This is an extract from Apéry's biography (which some of the people have already enjoyed in this answer).

During a mathematician's dinner in Kingston, Canada, in 1979, the conversation turned to Fermat's last theorem, and Enrico Bombieri proposed a problem: to show that the equation $$ \binom xn+\binom yn=\binom zn > \qquad\text{where}\quad n\ge 3 $$ has no nontrivial solution. Apéry left the table and came back at breakfast with the solution $n = 3$, $x = 10$, $y = > 16$, $z = 17$. Bombieri replied stiffly, "I said nontrivial."

What is the state of art for the equation above? Was it seriously studied?

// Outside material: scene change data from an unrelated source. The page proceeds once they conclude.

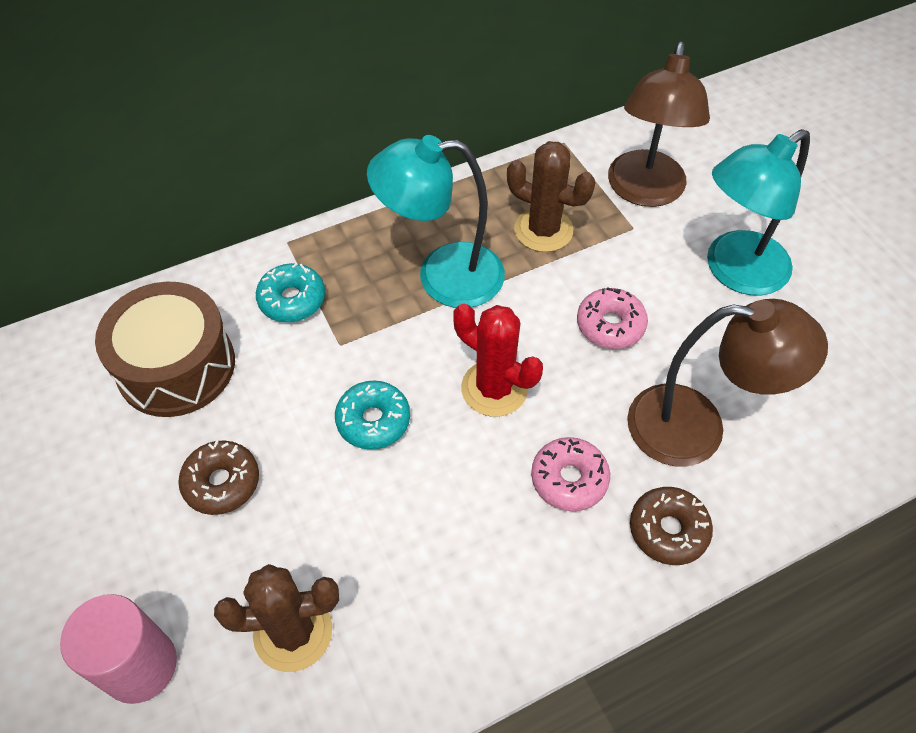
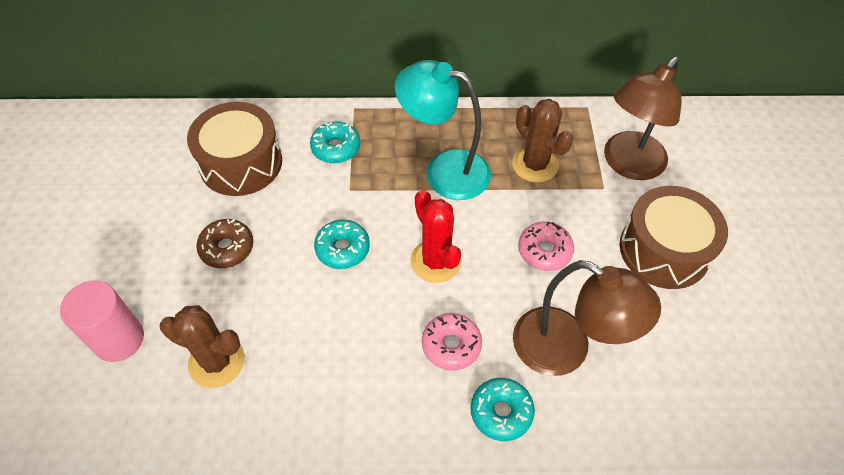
camera: 25 degrees right, 0 degrees up
(668, 530) = (501, 412): brown donut -> turquoise donut
(734, 272) = (664, 250): turquoise lamp -> brown drum

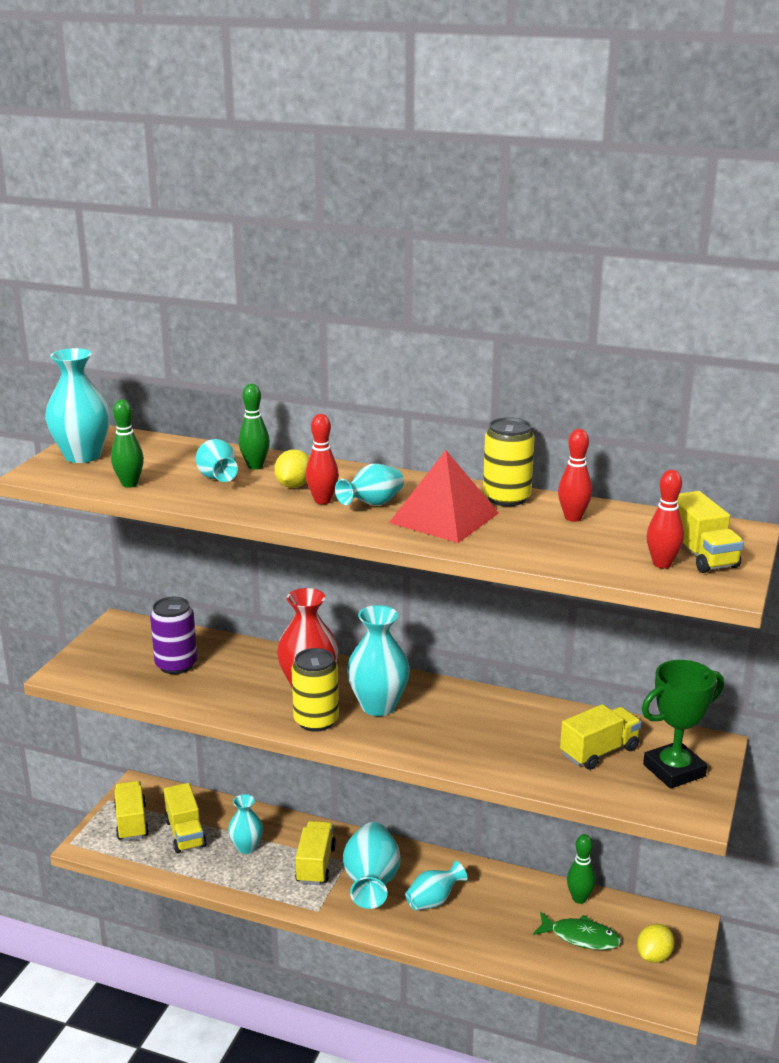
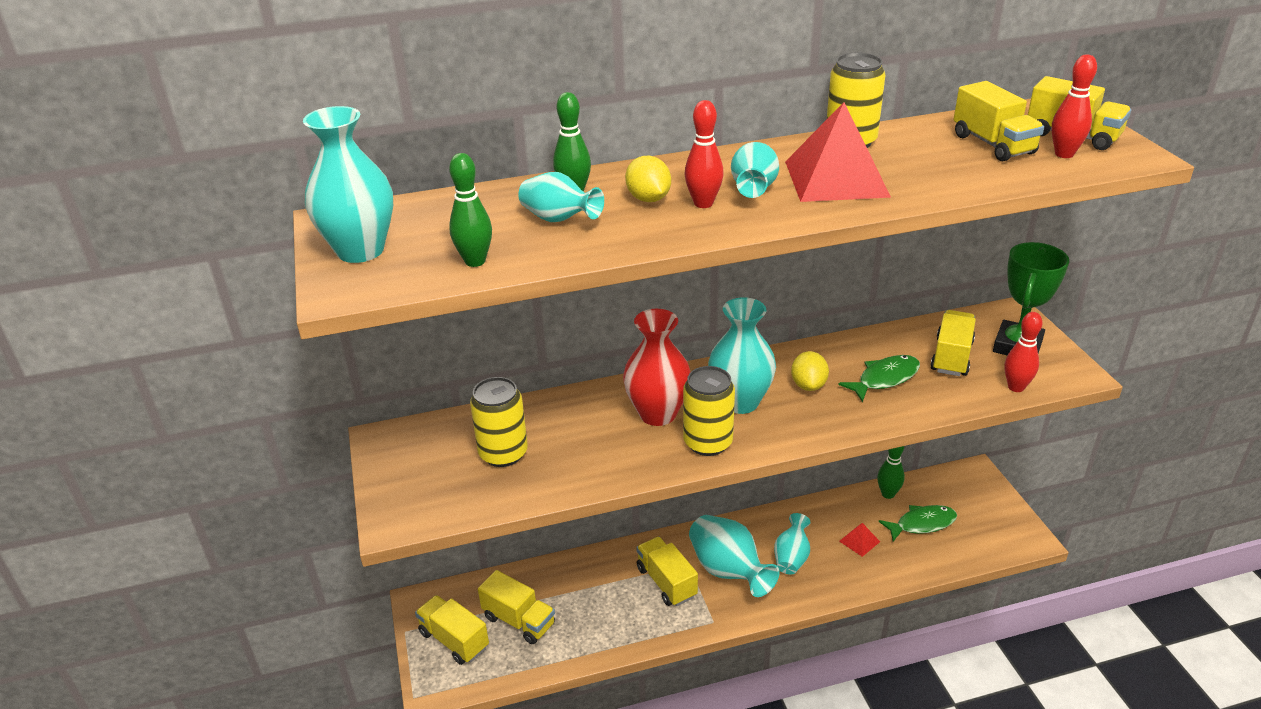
camera: 35 degrees left, 10 degrees up
(176, 665) = (503, 453): purple can -> yellow can
(246, 847) = (589, 601): turquoise vase -> none
(506, 920) = (859, 541): none -> red pyramid
(515, 741) = (884, 379): none -> green fish
(573, 518) = (931, 140): red bowling pin -> red bowling pin (1016, 387)
(617, 537) = (993, 144): none -> yellow truck
(654, 956) = (981, 509): yellow lemon -> yellow lemon (808, 385)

**Edit.** I owe the following official name of the problem to Gerry,
as well as Alf van der Poorten's (different!) point of view on this story and
some useful links on the problem (see Gerry's comments and response).
The name is *Bombieri's Napkin Problem*. As the OEIS link suggests,
Bombieri said that

"the equation $\binom xn+\binom yn=\binom zn$ has no

trivialsolutions for $n\ge 3$"

(the joke being that he said "trivial" rather than "nontrivial"!).

As Gerry indicates in his comments, the special case $n=3$ has a long history
started from the 1915 paper [Bökle, *Z. Math. Naturwiss. Unterricht* **46** (1915), 160];
this is reflected in
[A. Bremner, *Duke Math. J.* **44** (1977) 757--765].
A related link is [F. Beukers, *Fifth Conference of the Canadian Number Theory Association*, 25--33]
for which I could not find an MR link.
Leech's paper indicates
the particular solution
$$
\binom{132}{4}+\binom{190}{4}=\binom{200}{4}
$$
and the trivial infinite family
$$
\binom{2n-1}n+\binom{2n-1}n=\binom{2n}n.
$$